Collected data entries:

----

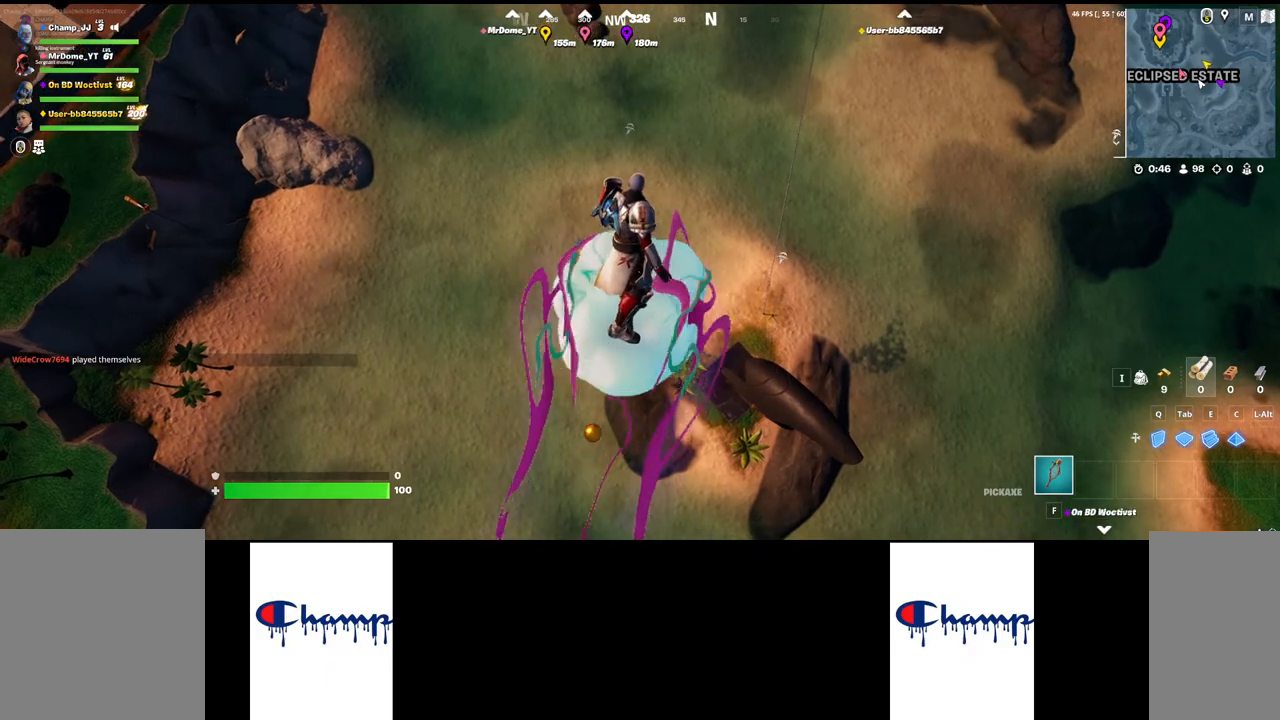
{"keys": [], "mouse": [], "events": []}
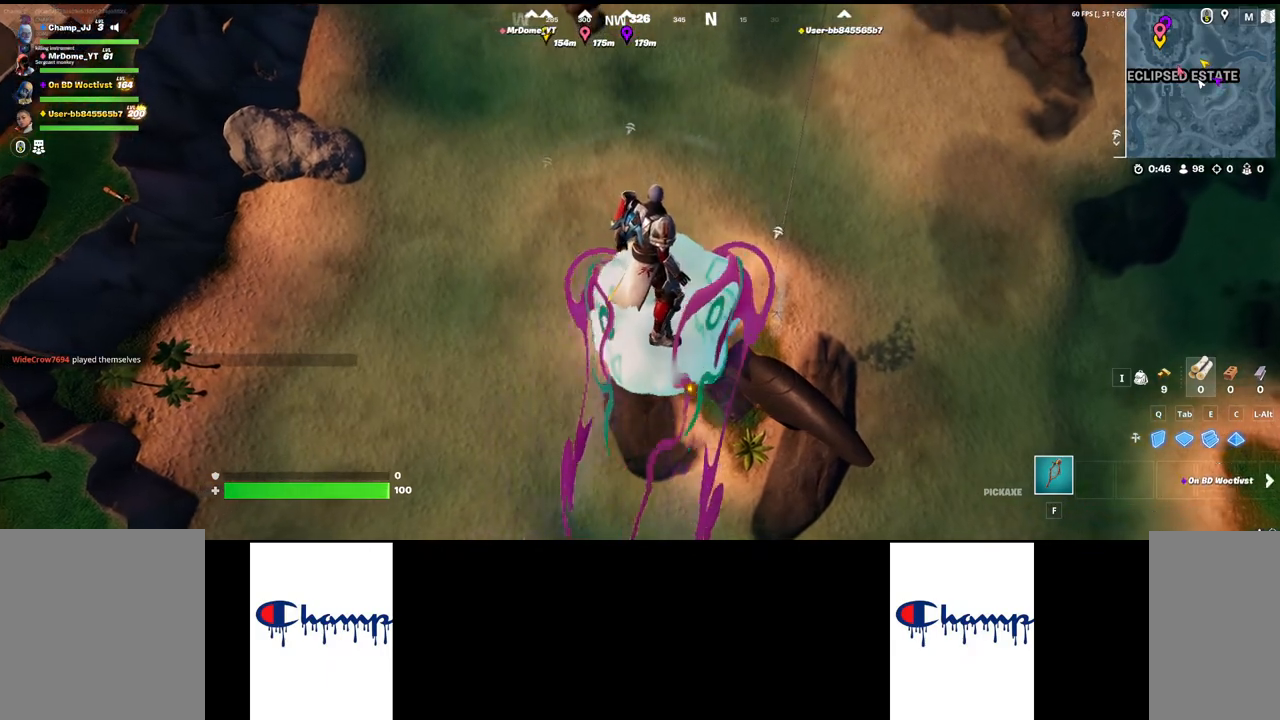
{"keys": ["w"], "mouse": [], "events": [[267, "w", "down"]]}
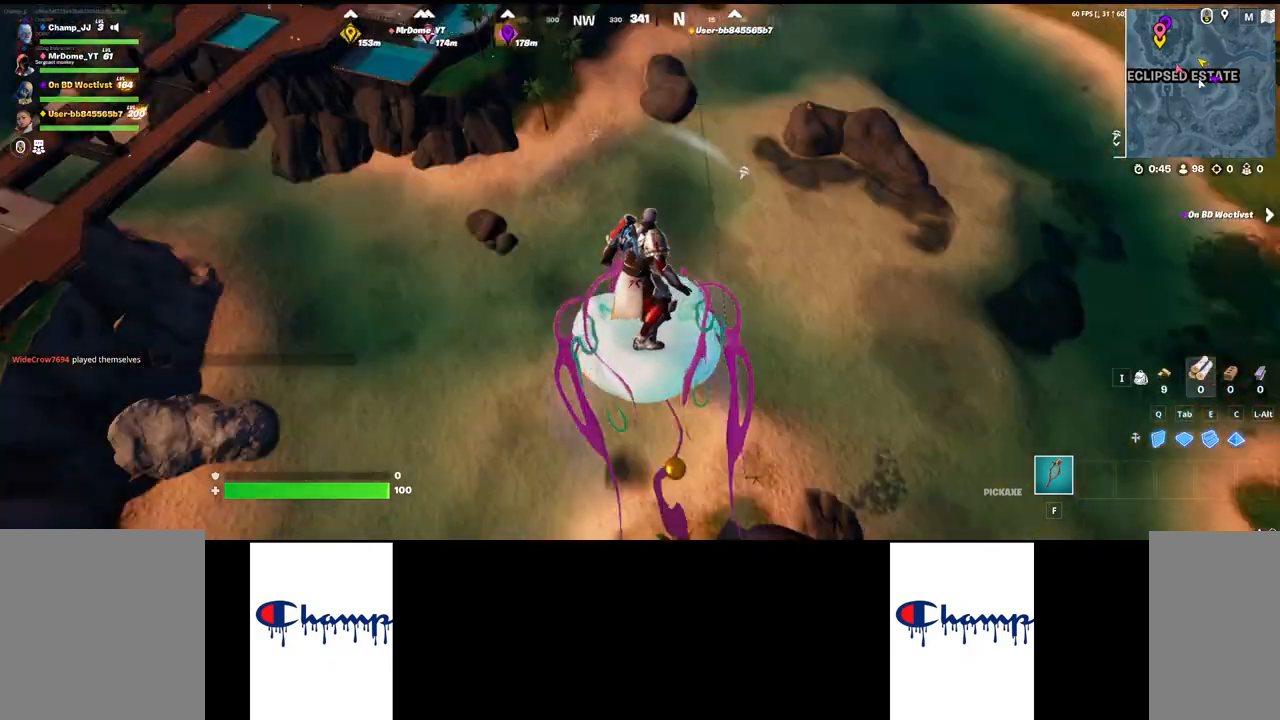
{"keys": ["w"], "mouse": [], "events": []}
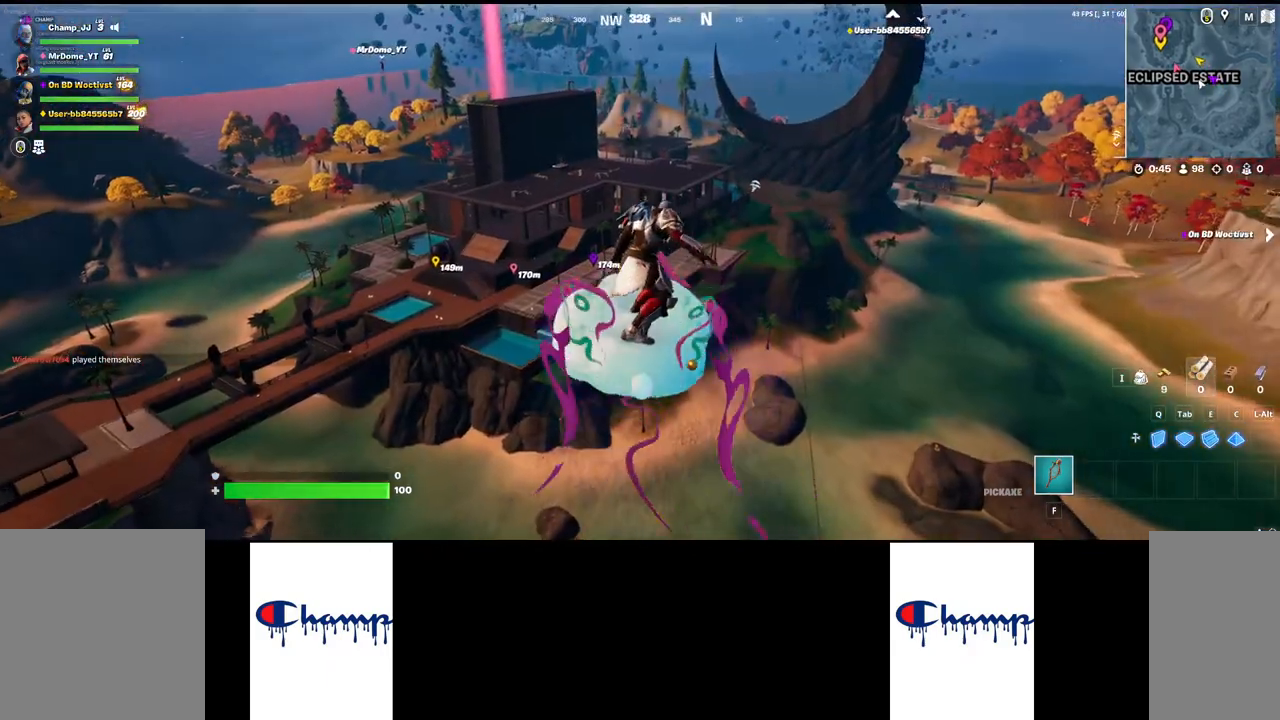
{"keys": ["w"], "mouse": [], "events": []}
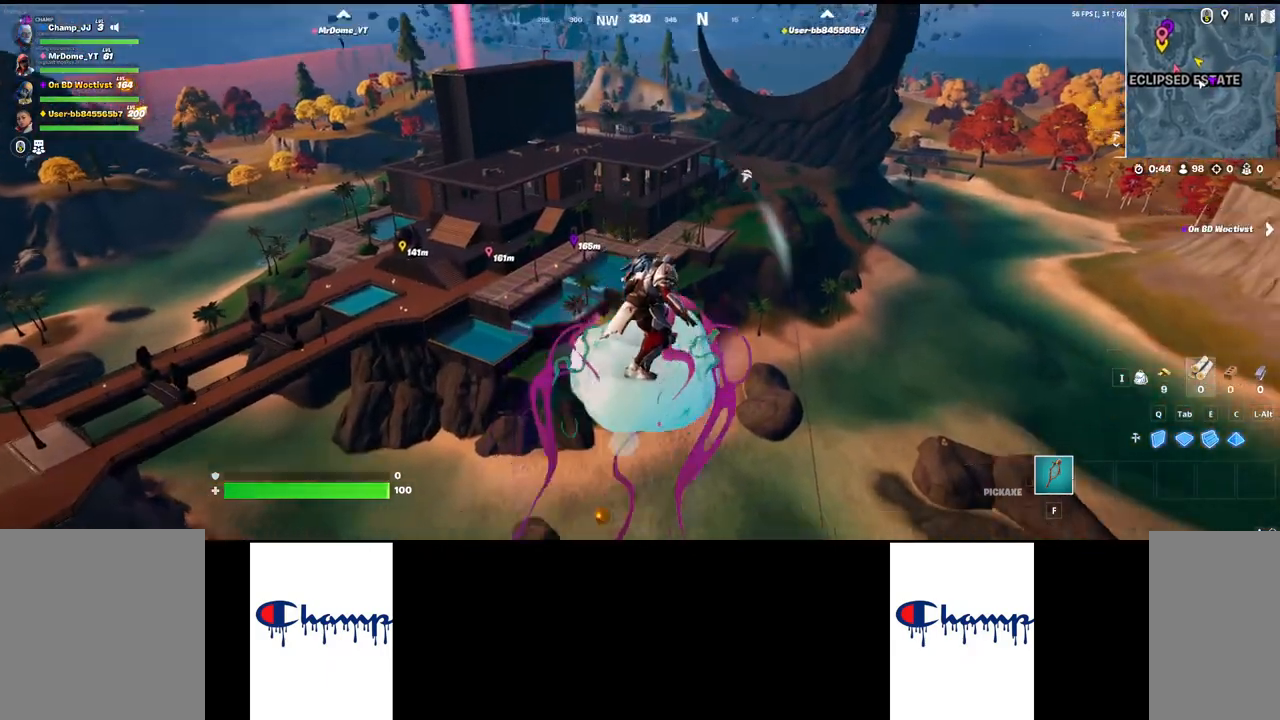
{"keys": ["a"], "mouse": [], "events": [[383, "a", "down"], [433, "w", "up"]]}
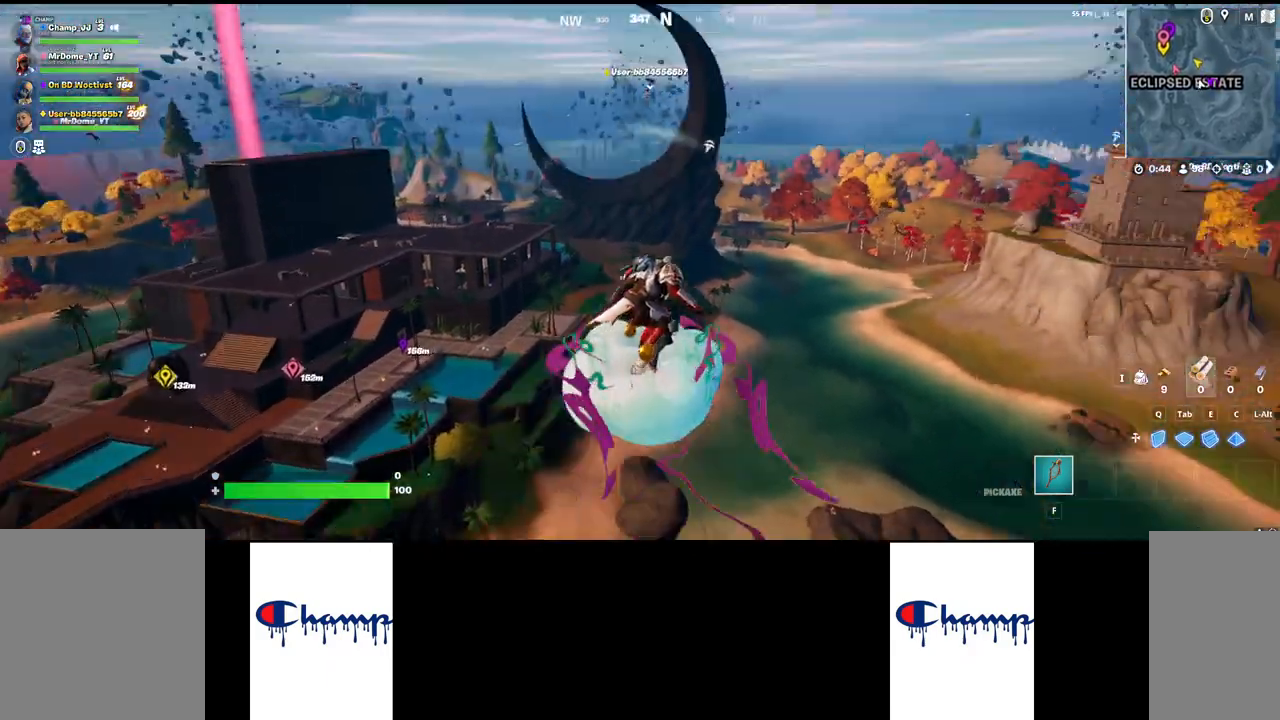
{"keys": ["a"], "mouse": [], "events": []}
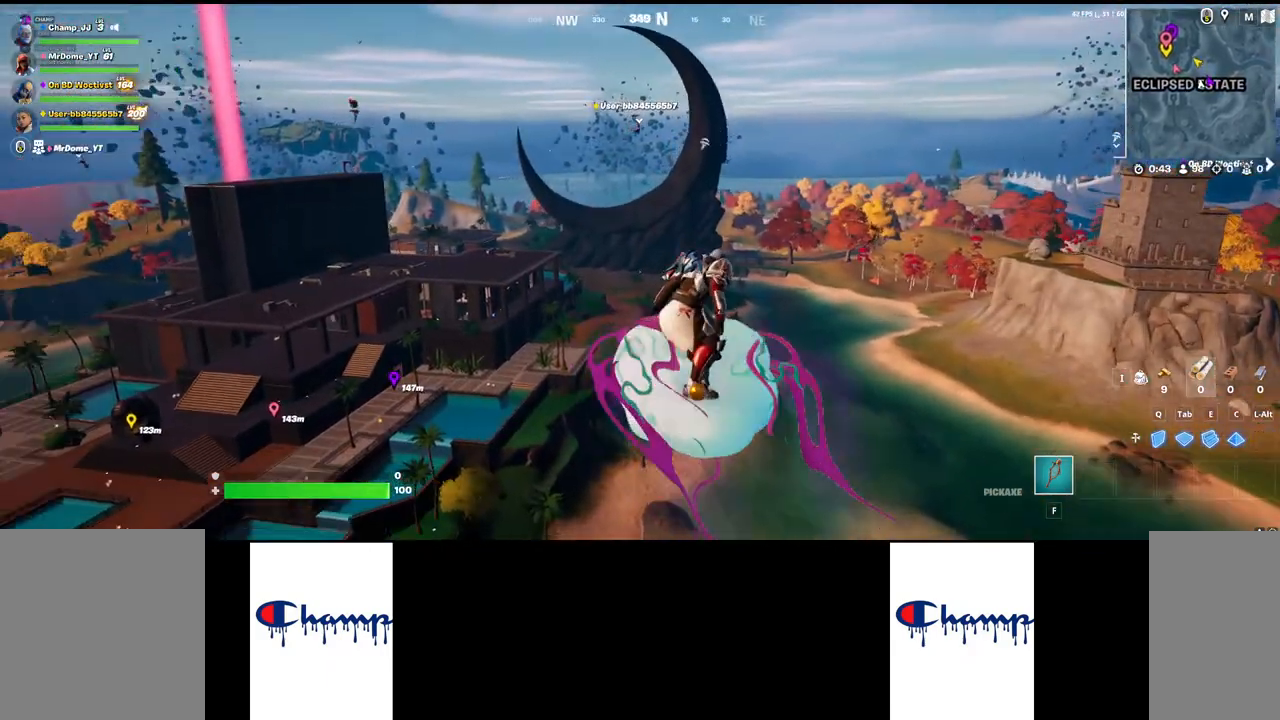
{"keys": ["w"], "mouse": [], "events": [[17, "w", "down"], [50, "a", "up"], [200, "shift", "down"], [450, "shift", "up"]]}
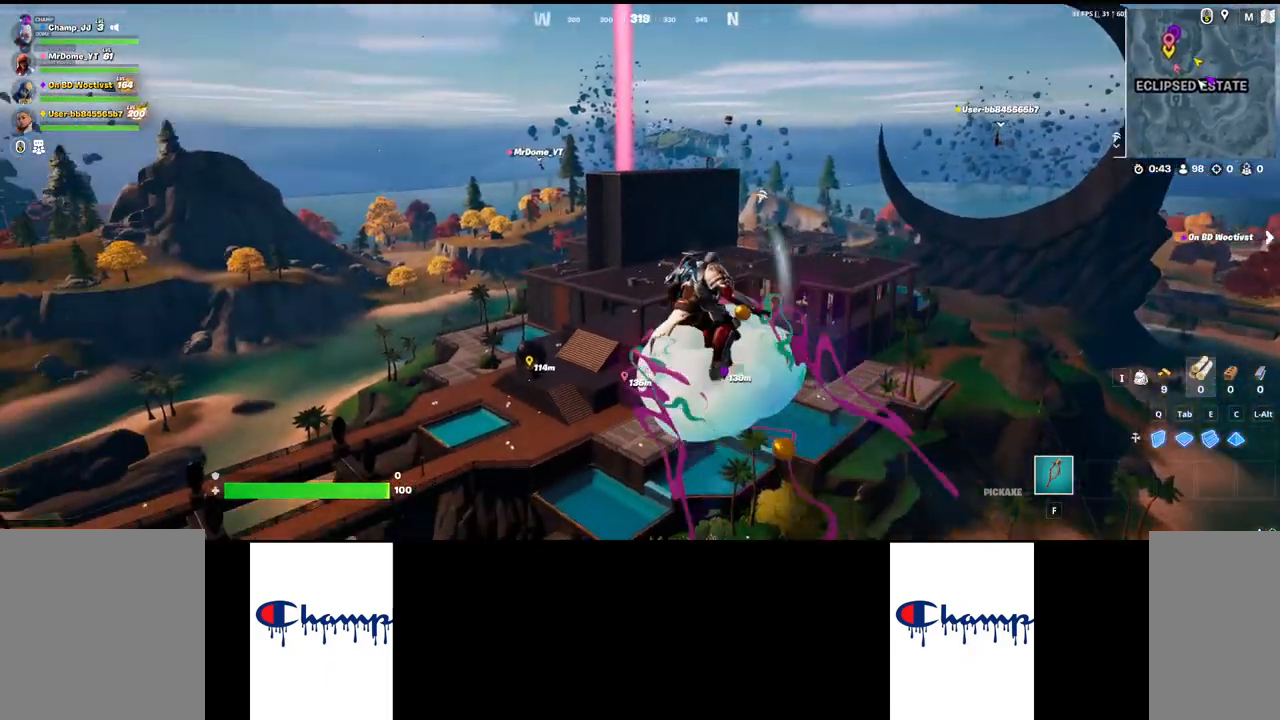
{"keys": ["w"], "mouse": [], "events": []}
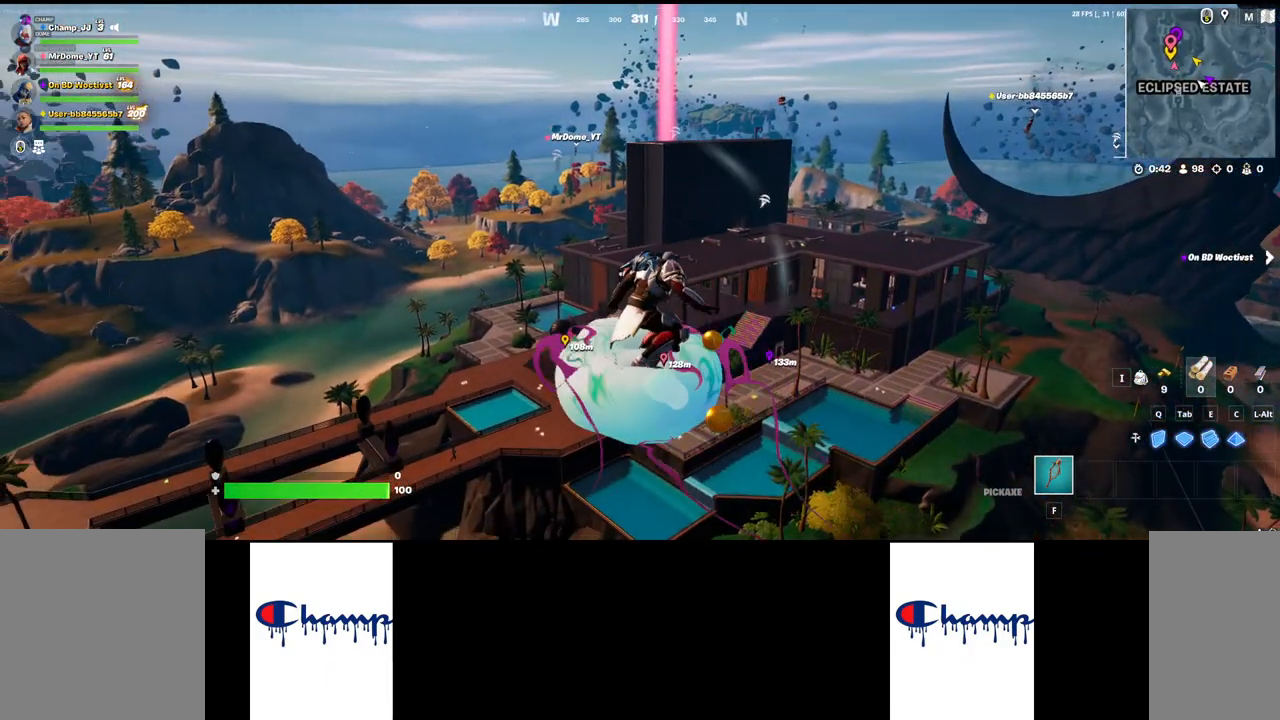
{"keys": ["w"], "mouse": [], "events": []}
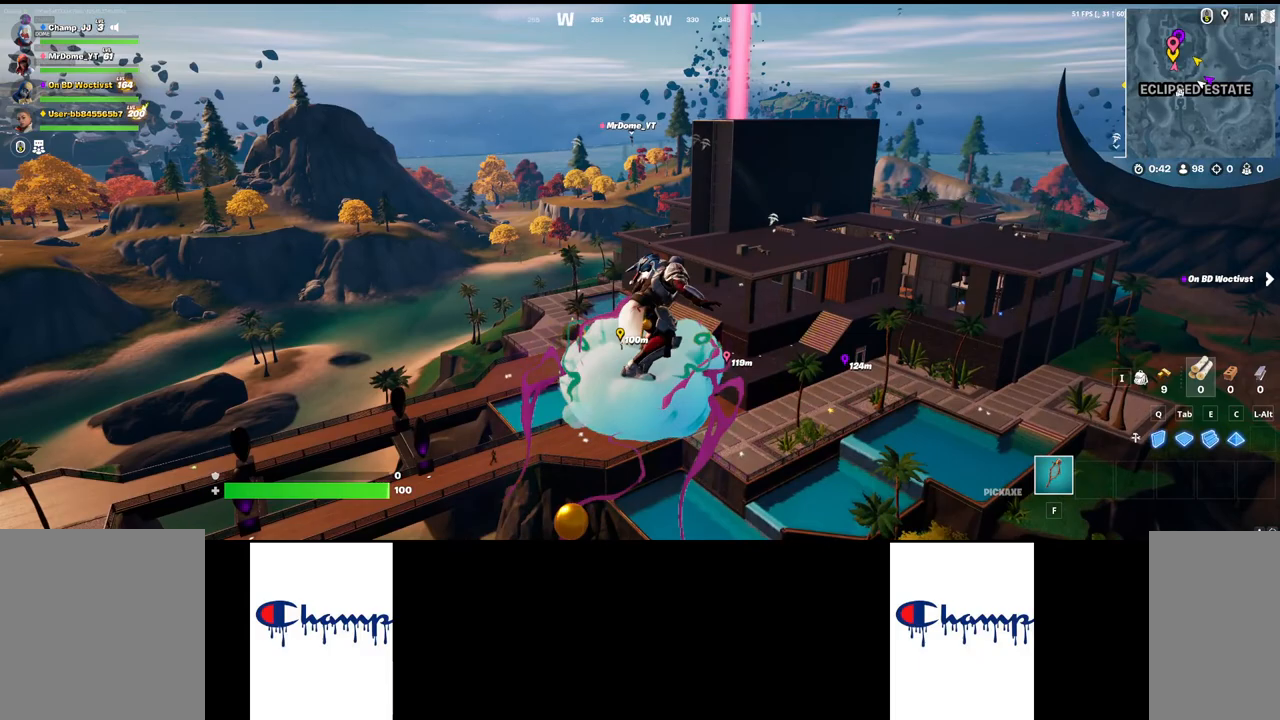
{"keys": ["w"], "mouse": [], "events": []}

----

• _What you need to do_: Check every line above for the string "down" and copy those that have it.

• _Exercise result_:
{"keys": ["w"], "mouse": [], "events": [[267, "w", "down"]]}
{"keys": ["a"], "mouse": [], "events": [[383, "a", "down"], [433, "w", "up"]]}
{"keys": ["w"], "mouse": [], "events": [[17, "w", "down"], [50, "a", "up"], [200, "shift", "down"], [450, "shift", "up"]]}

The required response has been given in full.